There are a number of so-called VNA calibration kits sold on eBay. Some claim higher accuracy than those from Agilent! So many people think that these will do, or they can make their own easily from an open circuit and a short circuit. Unfortunately this is not so, as we will see.

As described in our document about what is the purpose of a VNA calibration kit, the combination of the VNA and connecting cables has a number of errors, even if the VNA itself was perfect. The VNA hardware, complete with all its errors, measures the device under test (DUT). The measured data will be wrong, but this does not matter. The reason is does not matter is that the VNA then mathematically corrects for those errors using a set of error-terms. If those error terms are wrong, so the results will be wrong, but if the error terms are correct, the VNA will read very accurately.

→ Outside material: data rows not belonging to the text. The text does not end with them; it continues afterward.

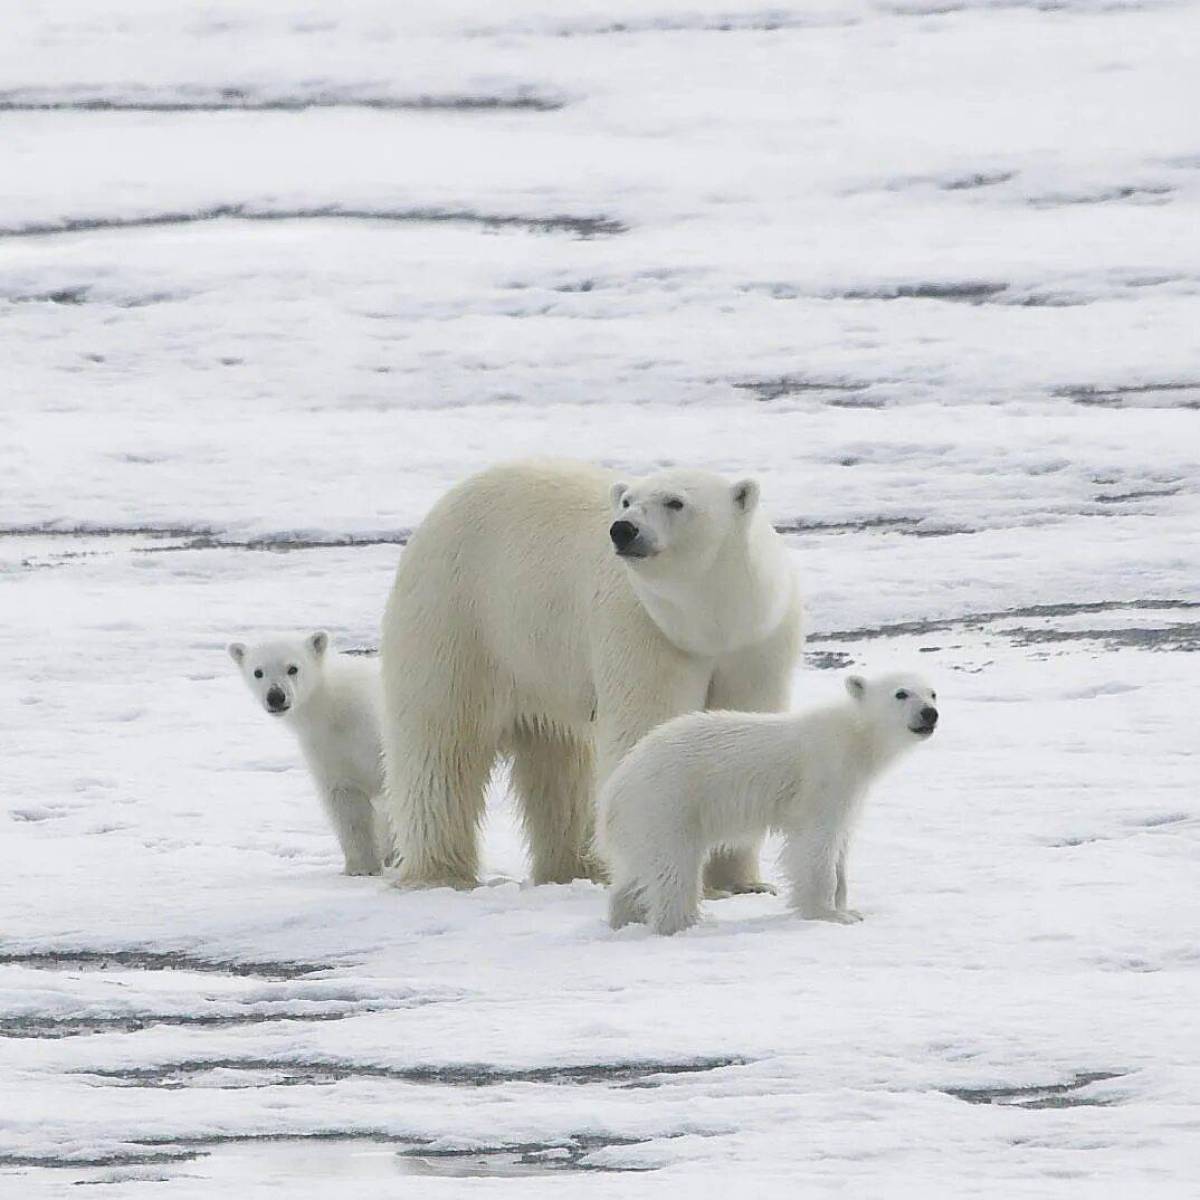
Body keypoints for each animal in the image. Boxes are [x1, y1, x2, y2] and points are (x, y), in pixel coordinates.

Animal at [226, 633, 391, 878]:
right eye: (258, 672)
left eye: (293, 668)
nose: (276, 696)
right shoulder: (327, 751)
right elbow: (347, 805)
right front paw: (361, 868)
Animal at [379, 458, 801, 892]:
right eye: (628, 500)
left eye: (675, 501)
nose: (623, 529)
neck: (712, 622)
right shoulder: (643, 629)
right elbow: (647, 727)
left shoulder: (759, 642)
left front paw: (742, 883)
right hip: (460, 618)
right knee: (442, 744)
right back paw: (439, 873)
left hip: (541, 662)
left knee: (563, 764)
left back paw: (576, 868)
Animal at [600, 672, 936, 931]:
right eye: (901, 693)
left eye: (932, 692)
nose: (929, 713)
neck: (855, 738)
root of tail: (616, 784)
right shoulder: (823, 779)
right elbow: (816, 845)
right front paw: (830, 915)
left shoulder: (852, 790)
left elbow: (841, 843)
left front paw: (848, 908)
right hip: (668, 802)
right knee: (674, 868)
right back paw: (683, 923)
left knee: (634, 872)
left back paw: (625, 919)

So it is important the error terms are as accurate as possible. The purpose of the calibration kit is to allow those error terms to be be computed accurately. The error terms are computed by measuring 3 standards, whose properties must to be known as accurately as possible. It is pointless trying to correct for errors by measuring standards if you don't know the properties of the standards!

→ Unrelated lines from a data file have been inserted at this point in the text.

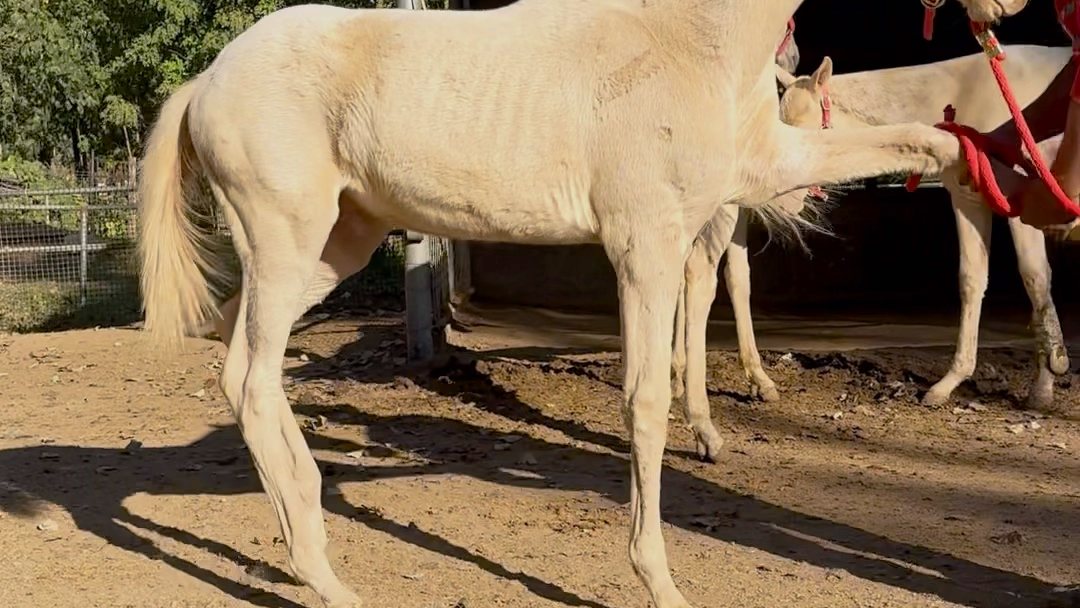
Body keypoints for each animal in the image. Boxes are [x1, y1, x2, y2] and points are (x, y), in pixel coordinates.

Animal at [137, 1, 1022, 606]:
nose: (1006, 10)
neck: (685, 38)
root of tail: (207, 80)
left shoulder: (759, 172)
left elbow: (909, 142)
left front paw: (984, 165)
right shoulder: (646, 244)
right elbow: (646, 402)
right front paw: (659, 581)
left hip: (330, 249)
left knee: (244, 367)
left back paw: (307, 537)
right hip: (288, 244)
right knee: (251, 383)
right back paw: (325, 576)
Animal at [776, 45, 1071, 413]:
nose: (780, 205)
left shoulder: (1024, 205)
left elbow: (1036, 278)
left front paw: (1047, 380)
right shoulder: (968, 200)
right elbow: (972, 279)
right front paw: (949, 382)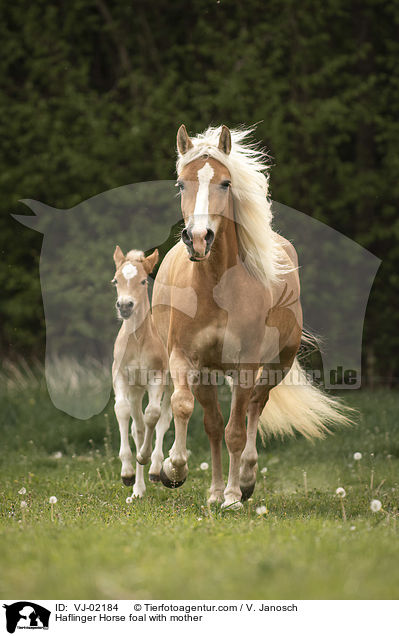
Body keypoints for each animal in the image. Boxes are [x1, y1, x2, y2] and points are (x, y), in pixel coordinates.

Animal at [152, 125, 352, 506]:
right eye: (181, 184)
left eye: (225, 183)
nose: (197, 238)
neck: (215, 285)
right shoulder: (184, 357)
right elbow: (185, 407)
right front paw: (174, 469)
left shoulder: (246, 365)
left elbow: (236, 430)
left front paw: (232, 495)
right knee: (212, 421)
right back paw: (211, 489)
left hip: (274, 366)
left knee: (254, 408)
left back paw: (242, 480)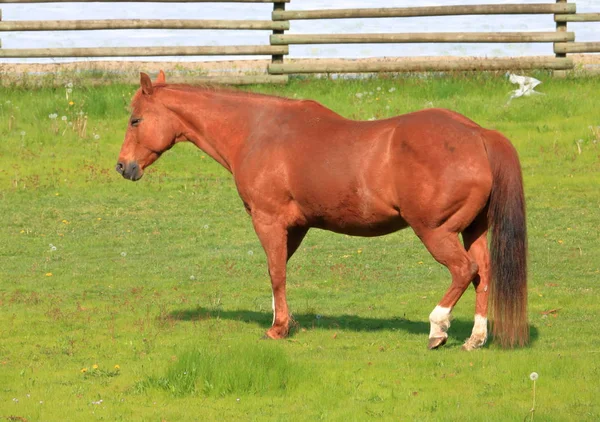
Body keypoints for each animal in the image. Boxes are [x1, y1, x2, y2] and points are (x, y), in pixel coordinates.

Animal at [115, 71, 528, 350]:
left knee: (464, 270)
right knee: (483, 274)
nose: (123, 166)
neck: (257, 131)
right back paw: (475, 338)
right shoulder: (295, 227)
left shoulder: (268, 221)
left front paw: (278, 328)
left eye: (136, 119)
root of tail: (478, 134)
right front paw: (282, 319)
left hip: (435, 231)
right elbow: (277, 273)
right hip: (472, 229)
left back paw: (437, 328)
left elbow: (276, 272)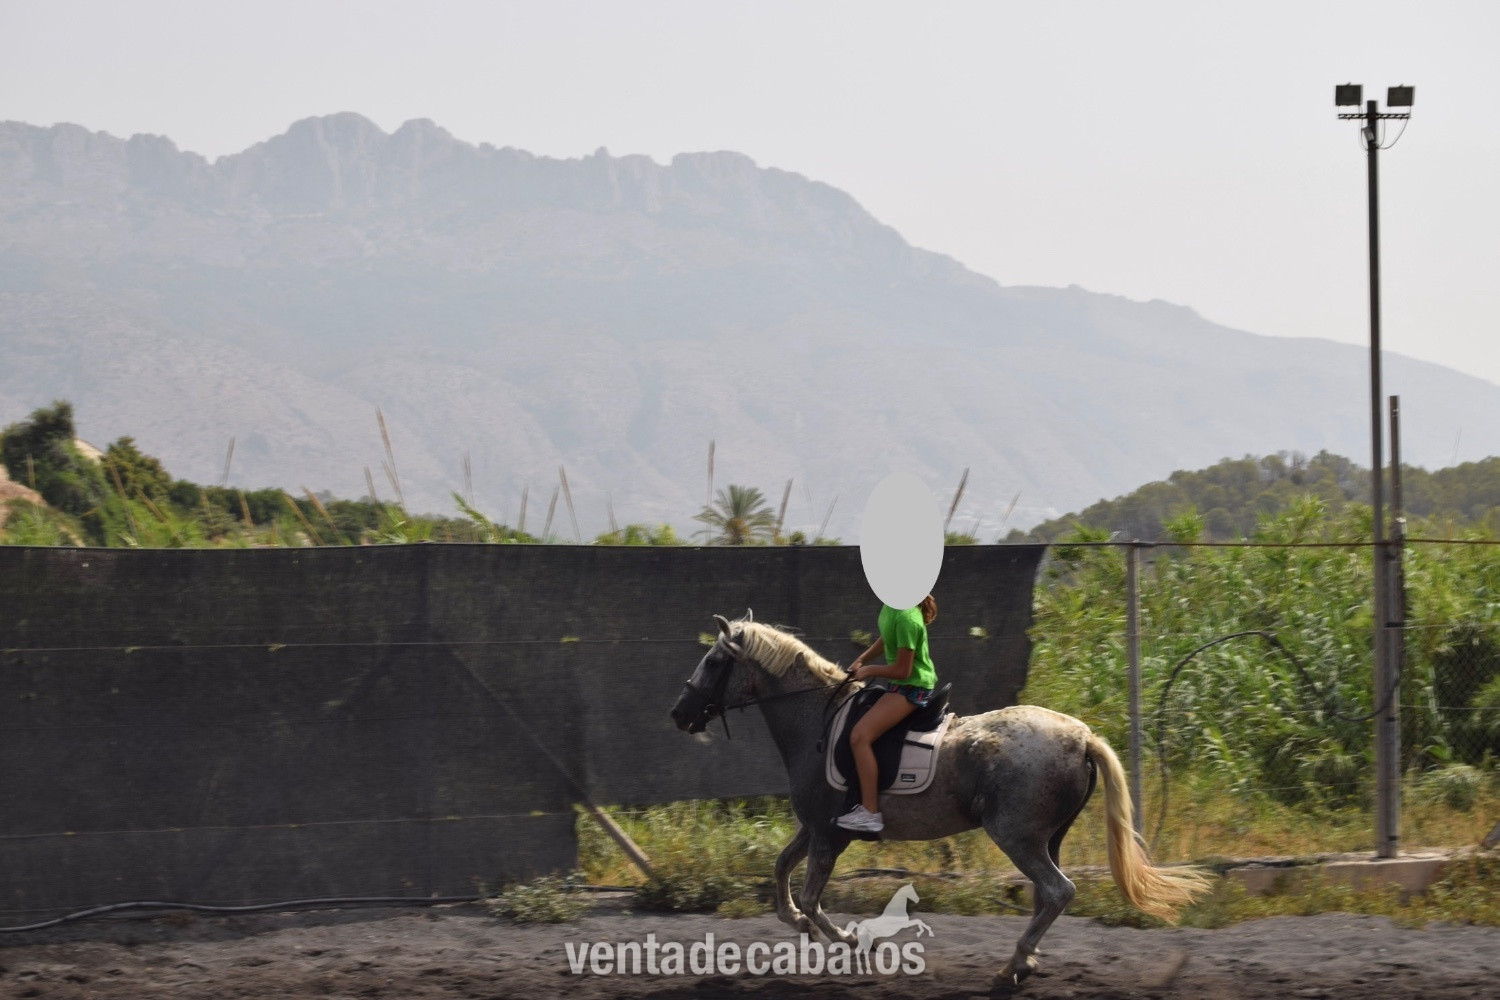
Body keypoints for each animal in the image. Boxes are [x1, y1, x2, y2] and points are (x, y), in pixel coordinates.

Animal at [670, 613, 1211, 987]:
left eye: (714, 662)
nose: (680, 714)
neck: (815, 723)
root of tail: (1083, 737)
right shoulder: (816, 828)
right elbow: (781, 869)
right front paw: (799, 924)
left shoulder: (828, 833)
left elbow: (809, 893)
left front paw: (848, 939)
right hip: (1048, 836)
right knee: (1047, 895)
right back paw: (1025, 962)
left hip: (1014, 834)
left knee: (1058, 891)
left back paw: (1012, 965)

All Kirkby Microwave coaxial vector network analyzer calibration kits come with a 50Ω load. The return loss of the 50 ohm load has been checked on a VNA using a calibration kit with both fixed and sliding loads, to give the greatest accuracy in measurements. (Waveguide loads are not 50 ohm, but have an impedance which is a function of frequency.)

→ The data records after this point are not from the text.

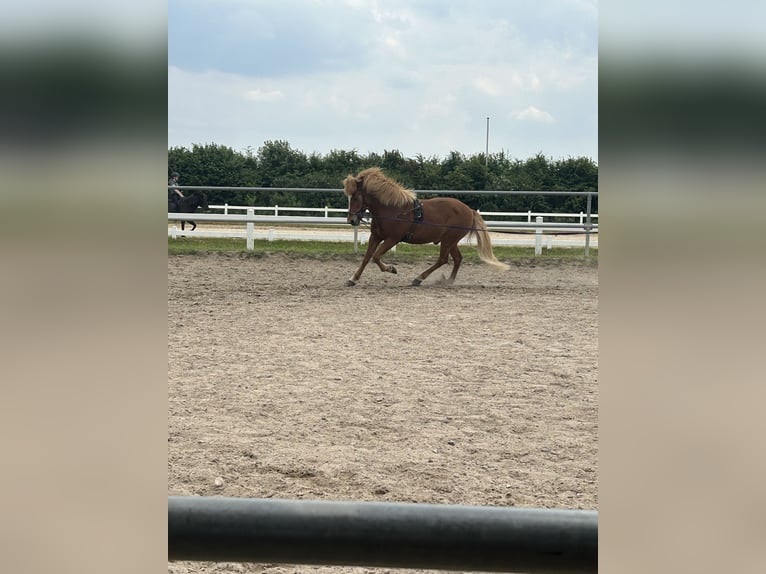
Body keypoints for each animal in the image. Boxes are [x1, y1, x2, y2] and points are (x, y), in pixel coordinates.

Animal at [343, 167, 509, 286]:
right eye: (348, 197)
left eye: (356, 197)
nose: (351, 220)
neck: (393, 209)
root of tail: (469, 210)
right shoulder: (376, 236)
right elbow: (367, 257)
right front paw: (353, 279)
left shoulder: (393, 239)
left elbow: (376, 257)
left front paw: (391, 269)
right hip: (451, 241)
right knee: (457, 259)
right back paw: (448, 281)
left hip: (448, 240)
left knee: (443, 260)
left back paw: (419, 278)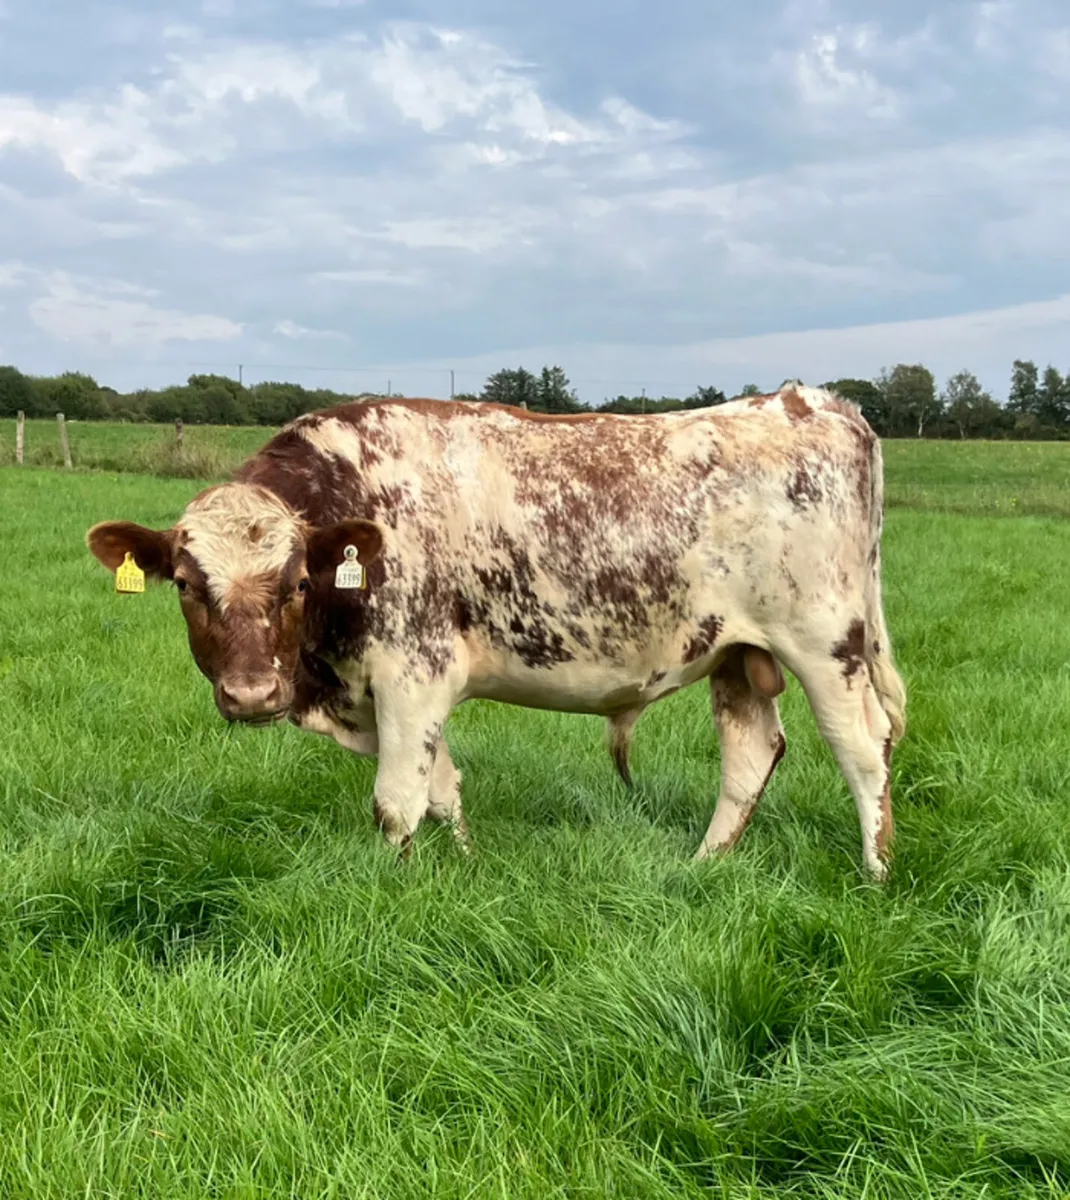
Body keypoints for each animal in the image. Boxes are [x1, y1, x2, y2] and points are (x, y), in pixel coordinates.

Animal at [86, 383, 907, 880]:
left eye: (296, 583)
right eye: (187, 586)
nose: (253, 695)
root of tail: (811, 400)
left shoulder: (411, 676)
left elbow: (397, 801)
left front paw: (399, 885)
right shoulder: (400, 695)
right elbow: (443, 790)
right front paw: (464, 866)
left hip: (825, 644)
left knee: (864, 751)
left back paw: (874, 875)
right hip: (738, 652)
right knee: (751, 755)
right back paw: (705, 867)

For a simple analogy, consider the following example, where a single error term needs to be defined. It is just one scalar measurement - not multiple vector error terms of a VNA.

An engineer wants a meter to read battery voltage in the range 0-5 V. He finds a moving coil meter marked 0-50 (PSI)

Meter shows 0-50 PSI Rear if meter shows electrical connections.

The engineer looks on the back, sees the meter has only electrical connections, so an educated guess suggests that it is probably a moving coil ammeter, and could be made to read battery voltage if a resistor was put in series. The engineer passes the meter to a new technician, outlines how a resistor can be used, to see how well the technician does this.

The technician adds a variable resistor, and to calibrate the meter decides to use a 1.5 V Duracell battery he finds lying around in a cupboard.

Duracell D cell

The technician adjusts the variable resistor until the meter reads 1.5 V. The incompetent technician has no idea if the battery is new or used, so has no idea what the voltage is. So adjusting the meter to read 1.5 V may give an result drastically different from the actual voltage marked on the battery.

Ammeter converted to voltmeter

The uncertainty of measurements made with a VNA will be no better than the uncertainty in the standards used to calibrate the VNA.